1. Mobile Device Management is now a necessity. Implement a plan ASAP if you haven’t already.

  • “A recent industry survey has revealed that about 65 percent of organizations are now allowing personal devices to connect to corporate networks, with 95 percent of CIOs stating concern over emails being stored on personal devices, and 94 percent being worried about enterprise information stored in mobile applications.” (Tech Observer)

2. Phishing attacks are rapidly spreading to mobile devices.

  • It’s no longer just using email as the attack vector. WhatsApp, Facebook, and Google Play have all been recent targets of malicious actors, who attempt to steal information through phishing scams. “81% of phishing attacks that occur on a mobile taking place outside of email.” (IT Pro Portal)

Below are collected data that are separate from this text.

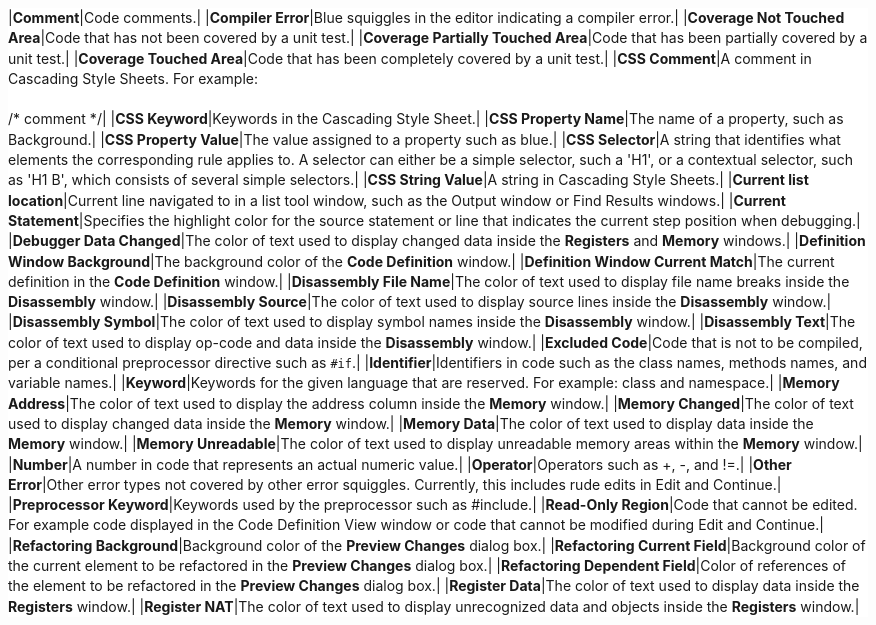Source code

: |**Comment**|Code comments.|
|**Compiler Error**|Blue squiggles in the editor indicating a compiler error.|
|**Coverage Not Touched Area**|Code that has not been covered by a unit test.|
|**Coverage Partially Touched Area**|Code that has been partially covered by a unit test.|
|**Coverage Touched Area**|Code that has been completely covered by a unit test.|
|**CSS Comment**|A comment in Cascading Style Sheets. For example:<br /><br /> /* comment \*/|
|**CSS Keyword**|Keywords in the Cascading Style Sheet.|
|**CSS Property Name**|The name of a property, such as Background.|
|**CSS Property Value**|The value assigned to a property such as blue.|
|**CSS Selector**|A string that identifies what elements the corresponding rule applies to. A selector can either be a simple selector, such a 'H1', or a contextual selector, such as 'H1 B', which consists of several simple selectors.|
|**CSS String Value**|A string in Cascading Style Sheets.|
|**Current list location**|Current line navigated to in a list tool window, such as the Output window or Find Results windows.|
|**Current Statement**|Specifies the highlight color for the source statement or line that indicates the current step position when debugging.|
|**Debugger Data Changed**|The color of text used to display changed data inside the **Registers** and **Memory** windows.|
|**Definition Window Background**|The background color of the **Code Definition** window.|
|**Definition Window Current Match**|The current definition in the **Code Definition** window.|
|**Disassembly File Name**|The color of text used to display file name breaks inside the **Disassembly** window.|
|**Disassembly Source**|The color of text used to display source lines inside the **Disassembly** window.|
|**Disassembly Symbol**|The color of text used to display symbol names inside the **Disassembly** window.|
|**Disassembly Text**|The color of text used to display op-code and data inside the **Disassembly** window.|
|**Excluded Code**|Code that is not to be compiled, per a conditional preprocessor directive such as `#if`.|
|**Identifier**|Identifiers in code such as the class names, methods names, and variable names.|
|**Keyword**|Keywords for the given language that are reserved. For example: class and namespace.|
|**Memory Address**|The color of text used to display the address column inside the **Memory** window.|
|**Memory Changed**|The color of text used to display changed data inside the **Memory** window.|
|**Memory Data**|The color of text used to display data inside the **Memory** window.|
|**Memory Unreadable**|The color of text used to display unreadable memory areas within the **Memory** window.|
|**Number**|A number in code that represents an actual numeric value.|
|**Operator**|Operators such as +, -, and !=.|
|**Other Error**|Other error types not covered by other error squiggles. Currently, this includes rude edits in Edit and Continue.|
|**Preprocessor Keyword**|Keywords used by the preprocessor such as #include.|
|**Read-Only Region**|Code that cannot be edited. For example code displayed in the Code Definition View window or code that cannot be modified during Edit and Continue.|
|**Refactoring Background**|Background color of the **Preview Changes** dialog box.|
|**Refactoring Current Field**|Background color of the current element to be refactored in the **Preview Changes** dialog box.|
|**Refactoring Dependent Field**|Color of references of the element to be refactored in the **Preview Changes** dialog box.|
|**Register Data**|The color of text used to display data inside the **Registers** window.|
|**Register NAT**|The color of text used to display unrecognized data and objects inside the **Registers** window.|
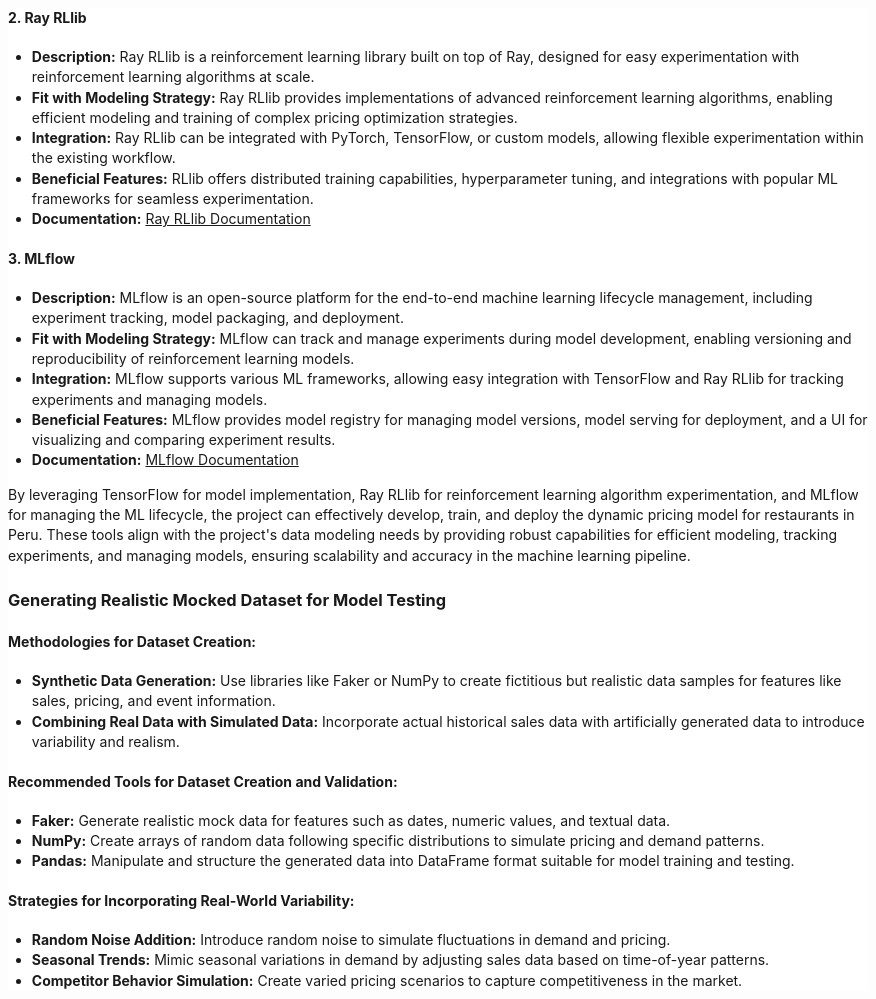 #### 2. **Ray RLlib**
   - **Description:** Ray RLlib is a reinforcement learning library built on top of Ray, designed for easy experimentation with reinforcement learning algorithms at scale.
   - **Fit with Modeling Strategy:** Ray RLlib provides implementations of advanced reinforcement learning algorithms, enabling efficient modeling and training of complex pricing optimization strategies.
   - **Integration:** Ray RLlib can be integrated with PyTorch, TensorFlow, or custom models, allowing flexible experimentation within the existing workflow.
   - **Beneficial Features:** RLlib offers distributed training capabilities, hyperparameter tuning, and integrations with popular ML frameworks for seamless experimentation.
   - **Documentation:** [Ray RLlib Documentation](https://docs.ray.io/en/latest/rllib.html)

#### 3. **MLflow**
   - **Description:** MLflow is an open-source platform for the end-to-end machine learning lifecycle management, including experiment tracking, model packaging, and deployment.
   - **Fit with Modeling Strategy:** MLflow can track and manage experiments during model development, enabling versioning and reproducibility of reinforcement learning models.
   - **Integration:** MLflow supports various ML frameworks, allowing easy integration with TensorFlow and Ray RLlib for tracking experiments and managing models.
   - **Beneficial Features:** MLflow provides model registry for managing model versions, model serving for deployment, and a UI for visualizing and comparing experiment results.
   - **Documentation:** [MLflow Documentation](https://www.mlflow.org/docs/latest/index.html)

By leveraging TensorFlow for model implementation, Ray RLlib for reinforcement learning algorithm experimentation, and MLflow for managing the ML lifecycle, the project can effectively develop, train, and deploy the dynamic pricing model for restaurants in Peru. These tools align with the project's data modeling needs by providing robust capabilities for efficient modeling, tracking experiments, and managing models, ensuring scalability and accuracy in the machine learning pipeline.

### Generating Realistic Mocked Dataset for Model Testing

#### Methodologies for Dataset Creation:
- **Synthetic Data Generation:** Use libraries like Faker or NumPy to create fictitious but realistic data samples for features like sales, pricing, and event information.
- **Combining Real Data with Simulated Data:** Incorporate actual historical sales data with artificially generated data to introduce variability and realism.

#### Recommended Tools for Dataset Creation and Validation:
- **Faker:** Generate realistic mock data for features such as dates, numeric values, and textual data.
- **NumPy:** Create arrays of random data following specific distributions to simulate pricing and demand patterns.
- **Pandas:** Manipulate and structure the generated data into DataFrame format suitable for model training and testing.

#### Strategies for Incorporating Real-World Variability:
- **Random Noise Addition:** Introduce random noise to simulate fluctuations in demand and pricing.
- **Seasonal Trends:** Mimic seasonal variations in demand by adjusting sales data based on time-of-year patterns.
- **Competitor Behavior Simulation:** Create varied pricing scenarios to capture competitiveness in the market.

3. Mobile devices are targeted items when traveling. Create a security plan in the event that a mobile device is stolen.

External Business Operations:

1. Hackers are using third-party relationships to gain access to data. Even if your own security standards are robust, ensure that those connected to your systems and networks are as well.

  • “According to a recent study by Google, third-party data breaches have exposed 3.3 billion credentials.” (Security Boulevard)

2. A skills shortage is leading to increased outsourcing of security, which creates more vulnerabilities – through connected systems – for hackers to exploit.

  • “Cybersecurity represents the biggest area where their organizations have a problematic shortage of cybersecurity skills,” according to respondents of an ESG survey. (CSO Online)

3. Overreliance on a single vendor can be disastrous, so have a business continuity plan in place ahead of time.

  • “One hour of downtime can cost small companies as much as $8,000, midsize companies up to $74,000, and large enterprises up to $700,000, according to a 2015 report from the IT Disaster Recovery Preparedness (DRP) Council.” (Network World)

Ensuring that your most valuable assets are protected should be a priority of any organization, and not just on Data Privacy Day. Deploying only technical controls to secure your data will leave you vulnerable to other threat vectors, which is why we advocate a strategy that assesses security across the enterprise.